* ACTIVITY 1
Reproduce the passage of the article on lending IRA money against real estate from "By H. Quincy" to "by my mistakes.".
* ACTIVITY 2
According to the article on lending IRA money against real estate, what yields are routinely seen from these loans?
* ACTIVITY 3
Extend the article on lending IRA money against real estate, continuing after its last sentence.

By H. Quincy Long
Many self-directed IRA clients, including me, invest in notes within their IRAs, mostly secured by real estate. In my years of experience as a hard money lender personally and as a third party administrator for self-directed IRAs, I have seen some common mistakes made. As a result, I have developed some guidelines for lending your IRA (and non-IRA) money out secured by liens on real estate. I wish someone had shared these ground rules with me before I made some of the loans in my portfolio, although fortunately I have not been hurt too much by my mistakes.
1) Do not loan on something you wouldn’t be excited for your IRA to own if the borrower defaults. Loaning money out of your IRA at relatively high interest rates secured by real estate is inherently more risky than leaving the money in a bank certificate of deposit, but it is also more profitable. We routinely see yields from these loans at 12% and higher. However, if you would be upset if the borrower defaulted and you had to take the property in foreclosure you probably should not make the loan. With a properly secured hard money loan the worst thing that can happen is that the borrower pays you back!
2) Generally, do not advance money for repairs until the repairs are done, and then have the repairs inspected before advancing the money. This is one of the biggest mistakes I see clients make with their IRAs. They fund the full loan amount expecting the repairs to be done on the property, but the borrower just needs a little more money on another project and diverts some of the loan proceeds to that project. When the loan goes bad, the IRA can end up with a property which has not had the repairs completed on it.

* EXTRACTED ENTRIES

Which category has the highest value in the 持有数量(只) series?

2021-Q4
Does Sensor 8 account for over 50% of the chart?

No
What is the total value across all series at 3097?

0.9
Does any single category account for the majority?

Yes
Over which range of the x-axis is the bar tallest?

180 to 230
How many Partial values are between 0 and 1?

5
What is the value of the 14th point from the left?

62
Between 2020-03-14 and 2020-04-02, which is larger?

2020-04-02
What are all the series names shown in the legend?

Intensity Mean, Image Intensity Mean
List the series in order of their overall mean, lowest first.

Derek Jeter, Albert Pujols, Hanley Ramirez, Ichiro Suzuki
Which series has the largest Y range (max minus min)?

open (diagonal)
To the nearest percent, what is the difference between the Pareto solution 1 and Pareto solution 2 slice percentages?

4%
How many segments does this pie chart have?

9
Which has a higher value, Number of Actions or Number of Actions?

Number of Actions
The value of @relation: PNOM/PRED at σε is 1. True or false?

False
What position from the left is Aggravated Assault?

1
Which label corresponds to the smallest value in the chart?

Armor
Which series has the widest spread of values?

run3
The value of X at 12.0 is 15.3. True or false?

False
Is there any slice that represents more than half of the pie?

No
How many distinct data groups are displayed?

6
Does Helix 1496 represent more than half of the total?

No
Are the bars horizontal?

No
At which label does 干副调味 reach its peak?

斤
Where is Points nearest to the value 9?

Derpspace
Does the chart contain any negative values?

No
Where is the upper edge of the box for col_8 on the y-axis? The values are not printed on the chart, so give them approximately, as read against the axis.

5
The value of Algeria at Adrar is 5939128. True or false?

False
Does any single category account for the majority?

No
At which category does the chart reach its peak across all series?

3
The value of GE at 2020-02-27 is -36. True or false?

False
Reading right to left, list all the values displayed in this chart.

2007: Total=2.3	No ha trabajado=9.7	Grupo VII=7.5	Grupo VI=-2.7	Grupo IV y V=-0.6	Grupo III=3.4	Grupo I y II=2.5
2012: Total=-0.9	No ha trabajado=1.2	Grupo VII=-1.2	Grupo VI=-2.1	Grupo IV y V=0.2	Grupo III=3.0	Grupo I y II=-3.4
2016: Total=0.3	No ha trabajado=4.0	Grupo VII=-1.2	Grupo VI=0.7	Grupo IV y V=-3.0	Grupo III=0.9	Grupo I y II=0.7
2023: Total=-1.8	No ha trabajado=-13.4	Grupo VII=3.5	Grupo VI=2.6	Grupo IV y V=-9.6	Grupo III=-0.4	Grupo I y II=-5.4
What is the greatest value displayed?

* TASK OUTPUT 1
By H. Quincy Long
Many self-directed IRA clients, including me, invest in notes within their IRAs, mostly secured by real estate. In my years of experience as a hard money lender personally and as a third party administrator for self-directed IRAs, I have seen some common mistakes made. As a result, I have developed some guidelines for lending your IRA (and non-IRA) money out secured by liens on real estate. I wish someone had shared these ground rules with me before I made some of the loans in my portfolio, although fortunately I have not been hurt too much by my mistakes.

* TASK OUTPUT 2
12% and higher.

* TASK OUTPUT 3
3) Do not loan money to someone you would feel uncomfortable foreclosing on. William Shakespeare wrote in Hamlet, “Neither a lender nor a borrower be; For loan oft loses both itself and friend, And borrowing dulls the edge of husbandry.” For the most part I cannot agree with this advice, because lending and borrowing money drives our economy and increases economic activity. However, the part about a loan losing a friend is absolutely correct, in my opinion. If foreclosing on your borrower would cause you heartache, it is best not to make the loan. I have seen friendships destroyed over a loan gone bad.
4) If the loan goes into default, take action immediately. No one wants to admit they have made a mistake, but delaying action can be costly. You can always stop the foreclosure process once it has begun, but you cannot complete the process unless you start it.
5) Collect interest monthly so you will know if the borrower is getting into trouble. Many borrowers, especially investors, would love to just pay interest at the end of the loan, but this can expose the lender to additional risk. The purpose of collecting payments monthly is both to make sure the borrower remembers he has to do something with that property in order to avoid the pain of the payment and to let you know if the borrower is in trouble because he starts missing his payments. Also, unless you have contracted for monthly payments, you may not be able to foreclose even if you find out through other means that the borrower is in financial trouble because the loan may not be in default. This actually happened to some of our clients.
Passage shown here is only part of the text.